Apple Moving Select Manufacturing Back to the US

January 10, 2017 - 2 minutes read

According to a Notification of Proposed Production Activity submitted by Apple in recent weeks, the tech giant will be expanding an existing production center in Mesa, Arizona to increase domestic hardware activity.

Does this mean your next iPhone will come with a “made in America” stamp? Almost certainly not.

It does, however, point to the possibility of how tax incentives will help to make campaign promises from the GOP come true, at least in part, in the coming years. Seeing how tech giants like Apple will react to the push for US-made goods promised by the Trump administration will be something of a barometer for other tech companies figuring how to restructure to survive and thrive in what could be a radically different tax and employment structure.

iOS app developers, for their part, are less concerned about domestic production and more concerned about how employment and immigration laws will affect engineering teams, which widely rely on “imported” and remote talent.
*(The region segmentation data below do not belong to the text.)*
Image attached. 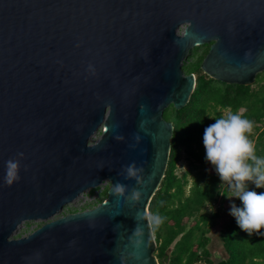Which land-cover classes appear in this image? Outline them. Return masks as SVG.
<instances>
[{
    "label": "water",
    "instance_id": "obj_1",
    "mask_svg": "<svg viewBox=\"0 0 264 264\" xmlns=\"http://www.w3.org/2000/svg\"><path fill=\"white\" fill-rule=\"evenodd\" d=\"M205 45L203 74L253 85L264 0H0V264H159L163 114L189 102L183 63ZM107 181L96 207L52 220ZM30 221L44 224L14 239Z\"/></svg>",
    "mask_w": 264,
    "mask_h": 264
},
{
    "label": "trees",
    "instance_id": "obj_2",
    "mask_svg": "<svg viewBox=\"0 0 264 264\" xmlns=\"http://www.w3.org/2000/svg\"><path fill=\"white\" fill-rule=\"evenodd\" d=\"M199 49L204 58L209 45L194 48L191 55L195 57ZM187 74L196 76L189 102L180 110L171 106L163 114V118L173 124L171 150L165 176L148 207L149 217L162 218L159 224L150 220L159 264H213L207 234L218 226L220 214L201 211L213 204L217 196L226 195L230 188L220 181L214 168L204 159V129L231 109L234 114L252 121V132L248 136L255 146V154L264 158V73L258 74L251 86L215 81L203 74L200 65H195ZM182 158L187 160L188 170L178 176L177 165ZM189 181L191 184L186 190ZM248 187L257 193L264 192V188H256L251 183ZM102 197L104 200L107 192ZM233 203L241 206L238 198ZM190 218L194 219V224L186 230L183 221ZM219 237L227 258L217 264H264V228L248 235L230 215L219 230ZM171 245L173 249L167 254Z\"/></svg>",
    "mask_w": 264,
    "mask_h": 264
},
{
    "label": "clouds",
    "instance_id": "obj_3",
    "mask_svg": "<svg viewBox=\"0 0 264 264\" xmlns=\"http://www.w3.org/2000/svg\"><path fill=\"white\" fill-rule=\"evenodd\" d=\"M214 120L215 123L204 129V159L214 168L220 181L228 183L233 193L228 198L240 200V207L235 203L230 205L229 215L235 218L240 230L251 235L264 228V192L257 193L248 187L251 183L256 188H264V158L255 154V146L248 136L253 123L241 114H234L231 109ZM16 166L8 163L9 176L13 175ZM128 172L133 174L131 166ZM115 190L121 192L123 189L117 184ZM149 219L159 224L162 218L157 215Z\"/></svg>",
    "mask_w": 264,
    "mask_h": 264
},
{
    "label": "rangeland",
    "instance_id": "obj_4",
    "mask_svg": "<svg viewBox=\"0 0 264 264\" xmlns=\"http://www.w3.org/2000/svg\"><path fill=\"white\" fill-rule=\"evenodd\" d=\"M207 46V45H205ZM203 46H200L201 48ZM191 53V52H190ZM202 49H199L197 55L192 56L191 54L187 57V59L183 63V73L184 75H187L188 71L191 70L195 65H201V62L203 60V56L201 57ZM202 58V60H201ZM201 60L200 64L199 61ZM193 63V64H192ZM192 64V65H189ZM189 65V66H188ZM195 76V75H194ZM102 130H98L95 137L92 139V144L99 140L101 137ZM188 170V162L186 159L182 158L178 165L176 174L180 176L182 173L186 172ZM191 181L188 182V186L186 190H188ZM228 183H225V186L227 187ZM109 189V182H103L98 188L91 189L86 191L85 193L81 194L77 199H75L73 202L66 205L60 213L52 218V220H55L59 217H63L65 215L82 212L85 210H90L94 207H96L100 201H103L102 194L104 192H107ZM93 190V191H92ZM92 191V192H91ZM233 195L232 190L228 189V192L226 195L222 196L219 195L216 198V201L213 204H208L204 210L201 211V213H208V214H214L217 211L220 214V217L217 219L218 226H214L211 228L210 232L207 234V236L210 238V243L208 244L207 248L210 252V260L217 264L219 261L223 260L224 258H227L225 255L226 253L223 251L221 246V241L219 237V230H221L224 226V223L229 218V211H230V205L233 204V201L236 199L235 197L229 199L228 197H231ZM198 215L196 216V218ZM186 225V230L190 228L194 224V219L190 218L188 220L184 219L183 221ZM44 224L42 221H30L25 222L23 225L19 228L17 233L13 236L14 239H18L20 237L27 236L31 233H33L35 230H37L39 227H41ZM154 236V235H153ZM179 237L176 239L178 240ZM173 249V245L169 247L167 250V254H170V252ZM200 254V251H199ZM155 256L157 258V247L155 250ZM158 259V258H157ZM159 262V259H158ZM167 264V263H165Z\"/></svg>",
    "mask_w": 264,
    "mask_h": 264
},
{
    "label": "flooded vegetation",
    "instance_id": "obj_5",
    "mask_svg": "<svg viewBox=\"0 0 264 264\" xmlns=\"http://www.w3.org/2000/svg\"><path fill=\"white\" fill-rule=\"evenodd\" d=\"M213 264H215V263H213Z\"/></svg>",
    "mask_w": 264,
    "mask_h": 264
}]
</instances>
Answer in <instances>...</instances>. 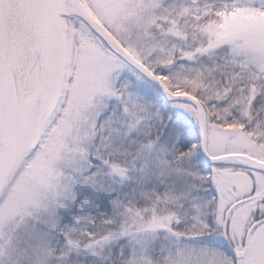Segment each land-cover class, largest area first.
<instances>
[{
	"label": "snow or ice",
	"instance_id": "obj_1",
	"mask_svg": "<svg viewBox=\"0 0 264 264\" xmlns=\"http://www.w3.org/2000/svg\"><path fill=\"white\" fill-rule=\"evenodd\" d=\"M0 264H264V0H0Z\"/></svg>",
	"mask_w": 264,
	"mask_h": 264
}]
</instances>
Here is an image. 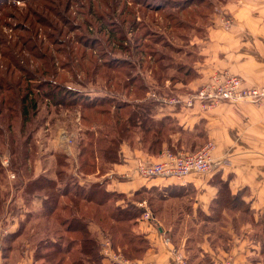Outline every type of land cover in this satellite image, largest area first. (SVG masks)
<instances>
[{"label":"trees","instance_id":"trees-1","mask_svg":"<svg viewBox=\"0 0 264 264\" xmlns=\"http://www.w3.org/2000/svg\"><path fill=\"white\" fill-rule=\"evenodd\" d=\"M8 1L14 0H0V6L7 5ZM26 1L28 5L34 3ZM54 1L58 6L64 4V0ZM111 1L114 3L111 15L118 10L122 22L127 23L131 18L128 24L131 32L141 25L135 22L133 7L125 5L119 9V1ZM129 1L138 8L142 6L141 0ZM185 1V4L173 8L174 12H165L168 9L167 0L161 6L143 7L148 13L154 14V18L152 16L150 20L151 23H156L160 36L150 32L151 30L142 24L145 30L141 33L138 28L139 32L133 36V55H130L131 47L128 46L126 34H117L122 30L124 23H120L121 26L117 30L109 19L110 26L107 25V31L100 28L106 35V45L108 42L111 47L121 49L134 57V61L106 58L103 57L104 53L95 52L90 40L81 38L82 33L88 35L86 27L77 30L76 35L65 37L64 29L60 26L61 23L64 24L63 14L58 17L49 6L41 3L35 7L48 13L52 25L43 18L44 15L33 12L28 18L19 15L24 21V26L19 32L14 30L8 40L0 34V142L10 152V158L11 155L17 156L13 162L17 169H12L13 172L18 176H29L26 180L20 178L15 187L20 189L22 198L28 202L36 194L44 197L36 218V226L44 224L45 228L33 241V264H104L99 243L101 238L109 239L112 248L124 256L137 260L141 259L148 249L147 238L134 230L143 213V209L136 206L135 202L147 198L144 190L127 197L108 191L107 178L87 180L90 175L102 176L104 170H111L119 163L122 143L131 148L144 149L152 155L161 152L164 142L171 151H178L170 146L171 136L177 132L180 135L185 134L173 119L167 116L159 119L154 117L157 104L153 100H145L147 98H144V95L149 87L143 82L135 66L140 68L146 63L147 69H155L152 73L158 83L163 79H175H168L162 74L165 66L161 62L166 58L155 48L168 46L167 42H164L163 34L181 39L187 36L183 34L187 30L198 34L215 12V6L224 0H215L216 5L213 0ZM107 3L109 11L111 5L108 0ZM12 8L17 9L15 6ZM144 15L149 17L147 13ZM53 21H58L59 24ZM89 21L90 19L87 20V25ZM55 37H58V40L55 41ZM100 51L107 52L104 45H101ZM186 64L178 67L176 76H183L184 79L185 76L191 75ZM94 77L102 79L107 90L104 96H96L90 100L87 94L83 95L68 86V82L80 78L83 79V82L80 80L81 85L84 81L94 82ZM111 91L122 92V95L130 100L107 94ZM142 98L145 101H140ZM42 104L67 112H78L79 125L85 130L84 138L79 140L75 173L67 171L68 163H64L67 157L61 152L51 153L54 159L53 177L44 174L35 177L27 168V162L32 165L35 159L31 146L38 129L36 114ZM197 137L202 140L200 131ZM186 143L191 144L188 141ZM1 159L5 164L7 159L2 158V152L0 174L3 173ZM217 187L209 215L198 211L205 224H211L213 230L224 229L223 224L227 222L226 217L230 218L229 213L234 212L235 215L243 210L248 217L252 216L249 205L242 200V192L232 194L227 182L221 180L217 182ZM149 193L150 191L147 194ZM149 199L147 198V201L151 204ZM3 203L4 199L0 193V210ZM253 226H262L260 231L263 232L264 218L254 222ZM213 230L210 228L206 234H214ZM19 234L20 231L3 237V263L4 260L7 262L11 255L12 243ZM173 234L171 231V238ZM215 235L216 239L210 240L213 247L218 246L215 244L216 240L222 241L225 238L217 232ZM190 239L186 238V246L192 243ZM258 241L260 242L259 239ZM261 243L260 254L264 256V237ZM183 250L188 251L189 248Z\"/></svg>","mask_w":264,"mask_h":264},{"label":"crops","instance_id":"crops-1","mask_svg":"<svg viewBox=\"0 0 264 264\" xmlns=\"http://www.w3.org/2000/svg\"><path fill=\"white\" fill-rule=\"evenodd\" d=\"M219 12L231 18L230 28L223 27L220 20L222 13ZM189 44L192 51L186 56L191 75L184 79L183 76H175L177 79L173 81L165 80V85L171 87L168 91L149 88L145 97L156 102V119L164 116L173 119L185 134L180 135L177 132L171 136L170 146L173 149L198 150L206 142H213L215 147L212 151L211 171L192 173L181 181L171 178L143 179L136 172L138 162L143 159L156 161L158 155L122 143L119 163L106 175L108 191L131 197L144 190L145 197L150 198L149 205L155 221L151 224L138 220L134 229L135 232L142 233L149 243L148 249L139 259L143 264H174L172 249L184 253L183 246L179 248L173 244L167 235L171 227L164 226L184 221L180 213L188 208L182 205L183 200L190 204L193 221L199 210L209 215L210 206L218 191L217 182L220 180L227 182L232 194L242 192V200L249 205L253 217L258 218L264 211V106L247 102H224L204 110L199 104L184 108L159 104L153 99V95L167 96L164 94L166 92H171L168 95L174 96L195 91L216 73L237 76L247 87L264 86V0L220 2L208 23L198 34L195 32ZM199 131L202 140H198ZM165 149L169 147L164 142L162 150ZM39 174L48 176L43 170L36 172L34 176ZM50 177H53V173ZM157 194L160 196H156ZM147 198L136 201L135 205L143 203L149 208ZM43 199V195L36 194L28 202L22 197H17L14 202L18 203L20 213L25 211L30 214L29 208L40 211ZM175 209H179L177 214L173 213ZM8 218L9 225L4 228L6 235L19 231L22 224L19 223L18 216L8 215L6 221ZM247 232L248 230H243L242 235L232 234L228 250L219 246L213 247L207 234L200 249L210 258L211 264H222L225 257L231 258L232 264H259L254 258L248 260L251 255L259 257L261 254L256 245H250L245 235ZM165 237L169 239V244L164 242ZM29 253L31 255L26 264H33L32 252Z\"/></svg>","mask_w":264,"mask_h":264},{"label":"rangeland","instance_id":"rangeland-1","mask_svg":"<svg viewBox=\"0 0 264 264\" xmlns=\"http://www.w3.org/2000/svg\"><path fill=\"white\" fill-rule=\"evenodd\" d=\"M118 1L120 5L119 9H121L125 5L127 7H133L135 12V22L141 25L143 24L145 28H147L149 31L151 30L150 32H155L156 35L160 34L159 29L157 28V26H155L156 23L153 24L150 20L152 16L154 18V14L148 13L144 10V8L151 7L152 5L161 6L166 0H141L142 6L139 8L136 5H131V1L129 0ZM213 1L216 5L217 1ZM29 2L34 3L28 5V1L25 2V0H14L8 1L7 5L0 6V34L3 36V38L8 40L10 37L9 35L13 34L12 32L14 30H17L16 32L21 31L20 29L24 26V21L20 18L19 15H25L28 18V16H31L30 13L38 12L39 15H44L43 18H45L49 22V24L52 25L51 18L48 13L45 11H41L40 9L35 7L38 3H41L43 5L45 4V6H49L51 10H53V14H55L56 16L62 17L63 14L64 24L61 23L60 26L64 29L65 37L76 35L75 32H78L77 30L86 27L88 30V35L82 33L81 38H88V40H90V42L94 45L95 52L104 53L105 55L103 57L106 58L117 60H135L134 57L129 56L128 53H124L123 51H121V49L111 47L108 42L106 45V35L102 33V31H107V25L110 26L108 20L110 19L112 21V24L116 26L117 30L119 26H121L120 23H124L122 22V16H119L118 10L113 15H111L112 6L114 5L113 1L108 0L109 4L111 5V7H109L110 12L108 11L107 0H64V4L61 6H58V4L54 0H29ZM49 2H51V4H49ZM184 2L186 1L167 0L166 7H168V9L165 12H174L173 8L180 6V4H185ZM12 6H15V8L17 9H13ZM219 6L220 4L216 5L215 10L218 9ZM33 9H35V11ZM57 11H59L60 13ZM145 13H147L149 17L147 15H144ZM88 19H90L89 25H87L86 23ZM53 22L59 24L58 21ZM130 22L131 18L129 22L124 23L125 25L123 26L122 30L118 31L117 34H126L128 46L131 47L129 52H131L130 55H133L135 53L133 51V36L135 35V33L139 32L138 28H140L141 33L145 29L141 25H139L137 26L136 30L133 29V31L131 32L130 27L128 26ZM90 25L91 27H89ZM101 27L102 31L100 30ZM68 30L70 32H68ZM183 34L187 36L181 39V37H172L170 36V34L166 35L164 33L163 39L164 42H167L168 46L166 48H160L159 46L155 47L159 50V52H162L167 59H164L161 64L165 66V70L162 71V74L168 79L176 76V70L178 69V67L184 65L185 63H189V61L187 60L188 57L186 55L191 53L192 51V47L190 46L189 42L192 36L195 35V32L187 30L184 31ZM57 38L58 37H55V41L58 40ZM59 38L61 39L63 37ZM101 45L105 46L107 52L100 51ZM146 67V63H144L140 68L135 66V70L138 72L143 82L149 88L156 87L160 88L161 90L164 89L166 91L171 88L169 85H165L166 79H163L160 83H158L154 74L152 73V71L154 72L155 69L151 71ZM154 68H156V66H154ZM81 78H77L79 81L75 79V81L73 82H68V86L71 89H76L83 95L87 94L86 96H88L87 98H89L90 100H92L96 96H104V92H106L107 90L104 87L101 78L94 77V82L85 83L84 81L83 85H81L82 83H80V80L81 82H83V79ZM175 79L177 78L175 77ZM166 93L164 94L167 96H171L168 95L171 94V92ZM107 94H115L122 100H130L126 98L124 94L122 95V92L114 93V91H111L107 92ZM144 98H142V100L140 101H143ZM145 100L149 101L152 99L147 98ZM36 122L38 129L34 134V143L31 146L35 154V159L34 161H32V165L27 162V168L31 170L33 175L36 172L43 170V172L47 174L48 177H50L53 173L54 160L51 153L61 152L67 157L66 161H64V163H68L67 171L75 173L74 169H77V155L79 153V140L81 138H84L83 131L85 130L82 125H79L78 112H67L66 110H63L61 108L47 107L45 106V104H42L36 114ZM186 151L189 152L188 150ZM0 152H2V158L6 157L7 159V162L5 164H3V159H1L3 173L0 174V193L4 199V203L2 205V209L0 210V231L4 230L5 225H9V218L6 221L8 215H11V217L18 216V218H20L19 223H22L19 229L20 234L18 235V238L12 243L13 253L9 256L7 262H5L4 260L3 264H26L31 255L29 251L32 252L33 241L40 235V232L45 228V225L40 224L39 226H36V218L39 215V211H36L35 209L29 208V210L31 211L30 214L25 213V211L20 213L21 210H19L18 208L19 205L14 201L15 199H17V197H22V193L20 189H15V187H17L18 180H20V178L26 180L29 178V176L27 177V174H20V176H18L15 172H13L12 169H17V166L13 164L14 159L17 158V156L11 155L10 158V152L6 147L2 145L1 142ZM109 172L110 170H104V174L102 175V177H105ZM105 178H107V176ZM98 179L103 180L101 176L97 177L96 174L88 176V181H97ZM182 202H184L182 205H186L185 207L188 208L187 211L182 210L180 213L184 221L180 224H173L172 226L164 227H171V231H173L174 233L172 238L170 237L171 241L174 242V245L179 248L185 245L186 238H191L190 240H192V243L187 244V246L185 245L184 248L182 247V249L189 248L188 251L183 250L184 258L188 264H211L210 258L206 254H203V251L200 249V247L201 243L203 242L204 236L207 235L206 233H208V230L210 228L213 230V227L211 224H205V222L203 221L204 218L199 212L195 213L194 222L192 220L190 204L186 200H183ZM149 210L152 212V207L150 205ZM178 210L179 209H175L173 213L177 214ZM229 214L230 218L226 217L227 222L223 224L224 229L217 228V230H213L215 232L214 234H209V239L215 240L216 232L222 234L225 237L224 240H216L215 244H217L224 250H228L232 234L242 235L243 230H248L245 235L246 238L249 239L251 243L250 245H256L257 249L261 250V240L264 237V231H260L262 226H260V228L253 226V223L258 222L264 218V211L261 215H259L258 218L252 216L248 217L243 212V210H240V213H235V215L234 212ZM19 215H21L22 217H19ZM245 225H249V227H245ZM16 232H18V230ZM16 232L14 234H16ZM170 232L167 233L168 236H170ZM258 239L260 240V242L258 241ZM103 240L107 239L101 238L99 242L100 250L101 242ZM124 257L131 260H137L127 256ZM252 258H254L253 260H256V262H258L259 264H264V256L257 257L256 255H251L248 257V260H251ZM224 259H226L225 262L229 259L232 262V259L229 257H225ZM223 262L224 261H222V264H225V262Z\"/></svg>","mask_w":264,"mask_h":264},{"label":"built area","instance_id":"built-area-1","mask_svg":"<svg viewBox=\"0 0 264 264\" xmlns=\"http://www.w3.org/2000/svg\"><path fill=\"white\" fill-rule=\"evenodd\" d=\"M219 13H222L220 20L223 27L226 29L230 28L232 25L231 18L227 17L223 12ZM153 99L159 104H170L184 108H192L199 104L204 110L214 108L224 102H247L264 106V86L247 87L237 76L216 73L211 75L195 91L176 94L171 97L153 95ZM214 147L213 142L208 141L194 152H173L165 149L158 154L156 161L143 160L138 162L136 172L143 179L171 178L179 181L192 173H207L211 171L213 166L212 151ZM137 206L143 209L139 220L153 224L155 219L149 208L143 203H138ZM5 235L6 231H0V264H3L1 249L2 239ZM164 242L169 244V239L165 237ZM172 253L174 255V264H188L181 251L172 249ZM101 255L104 264H143L139 260L128 259L119 251L113 250L108 240L101 242ZM225 264H232V262L229 259Z\"/></svg>","mask_w":264,"mask_h":264}]
</instances>
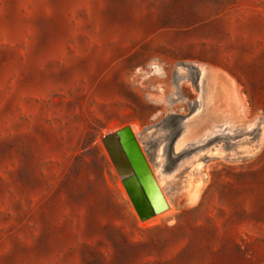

Apple, meanwhile, doesn’t seem to be entertaining the idea of moving their largely outsourced hardware production back home — although reports of phone conversations between CEO Tim Cook and President Elect Donald Trump lend credence to the idea that the Mesa move may be part of a larger push to return operations to the US.

How GOP tax incentives would make this advantageous for Apple, and how similar incentives will avoid driving further deficits, remains to be seen.

Los Angeles iOS app developers are quick to point out that the Mac Pro is already produced in the US, and the company may have already been planning to expand operations in the US as part of their overall expansion company-wide. As for Mesa, the products produced there will mostly be related to the upkeep of Apple data centers — components like batteries, monitors, and circuit boards are among the center’s output.

Apple has yet to comment publicly on the expansion, and what it has to say about app development strategies for the next four years. For now, developers will simply have to wait and see.